Submissions and discussion

[6]      Counsel for the appellant submits that the sentence imposed was manifestly excessive because the sentencing Judge placed too much emphasis on the punitive aspects of sentencing and the sentence was out of line with similar cases.   The appellant submitted that because the Judge did not indicate a starting point, it is impossible to know what credit was given for the appellant’s crime-free past and good character.   The appellant submitted that the facts in R v Kolio CA219/01

1 November 2001 were significantly worse than this case however a sentence of

13 years imprisonment was imposed.   The appellant submitted that Kolio faced a wider  variety  of  charges  than  in  the  current  case.    Kolio’s  offending  spanned

11 months as opposed to four months in this case, and that the only violence in the present case was that implicit in the sexual offending.  The appellant submitted that the offending in this case was less serious than Kolio and an appropriate sentence would have been 10 years imprisonment with a five year minimum sentence of imprisonment.

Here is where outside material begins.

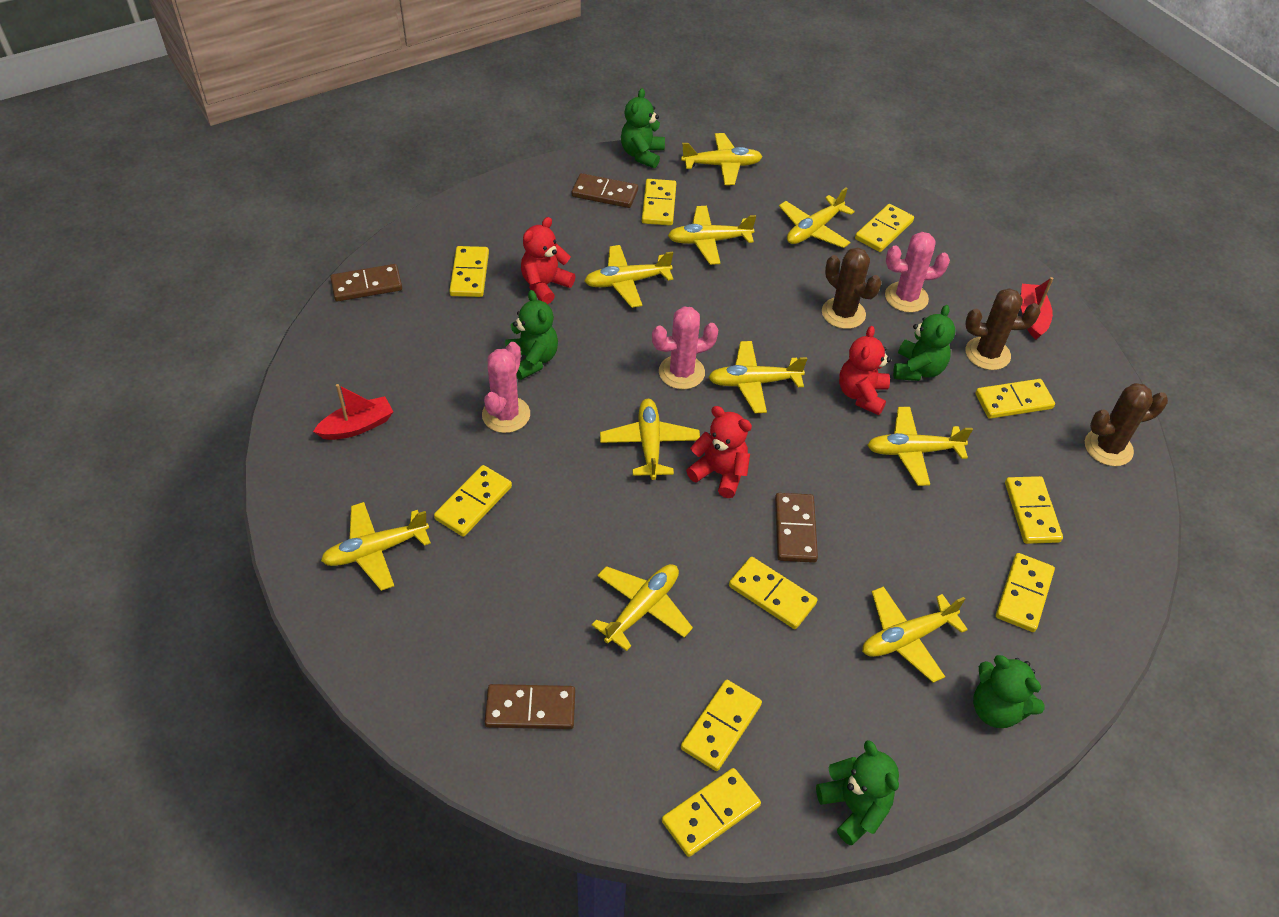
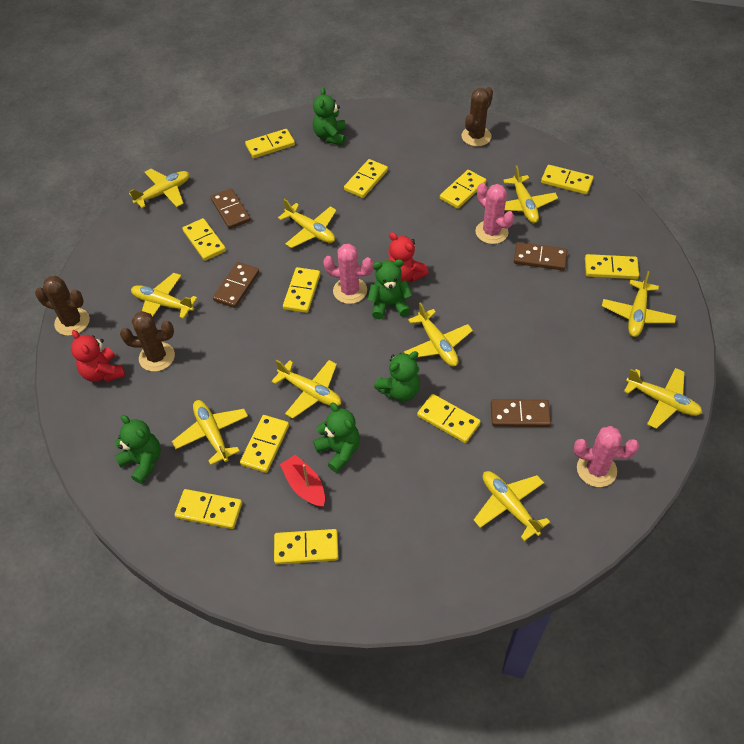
red boat: [313,384,393,440] [1021,277,1053,340] = 2 -> [280,454,325,507] = 1
red teddy bear: [521,217,575,304] [686,406,752,498] [839,326,891,415] = 3 -> [71,330,125,382] [388,232,429,282] = 2
yellow domino: [434,465,512,537] [449,246,489,297] [642,179,676,226] [662,768,761,857] [681,680,762,771] [729,557,817,629] [855,204,914,252] [975,379,1055,419] [996,553,1055,632] [1005,476,1063,544] = 10 -> [175,489,242,529] [182,218,226,261] [240,415,289,473] [245,129,295,158] [274,529,338,564] [283,267,320,313] [344,159,388,198] [417,394,481,443] [440,170,486,209] [541,165,594,195] [585,254,639,279] = 11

[7]      This  was  extremely serious  offending  on  a  young  girl,  a  relative  of  the appellant.   It involved an increasing level of sexual assaults from initial touching through to vaginal and then anal intercourse.  A single count of rape or anal sexual violation in the circumstances of this case could have justified a sentence beyond eight years given the serious aggravating features of the age of the child and the breach of trust.  Here, there were multiple events of indecent assault, rape and sexual violation by anal penetration on this young girl.  A starting sentence, therefore, well beyond eight years was justified.

[8]      As  to  the  comparison  with  Kolio,  Kolio  pleaded  guilty  at  the  earliest opportunity.  The starting point was 17 years.  The sentencing Judge’s deduction of two years for his guilty plea was seen as inadequate and the sentence reduced to

13 years by this Court.

[9]      The Judge did not expressly identify any starting point in the present case. He may have considered that there were no mitigating factors justifying a reduction in sentence.  Previous good character does not carry great weight in the face of such

serious offending but even if a generous allowance of one year for this factor were given, the end result was still within the range.  Whether the starting point was 12 or

13 years, however, there was an appropriate distinction from the 17 year starting point in Kolio.

[10]     In our view a sentence of 12 years imprisonment with a minimum period of imprisonment of six years was well within the range available to the Judge for this serious  sexual  offending.     We  are  satisfied  the  sentence  was  not  manifestly excessive.   While the extension of time to appeal is granted the appeal against sentence will be dismissed.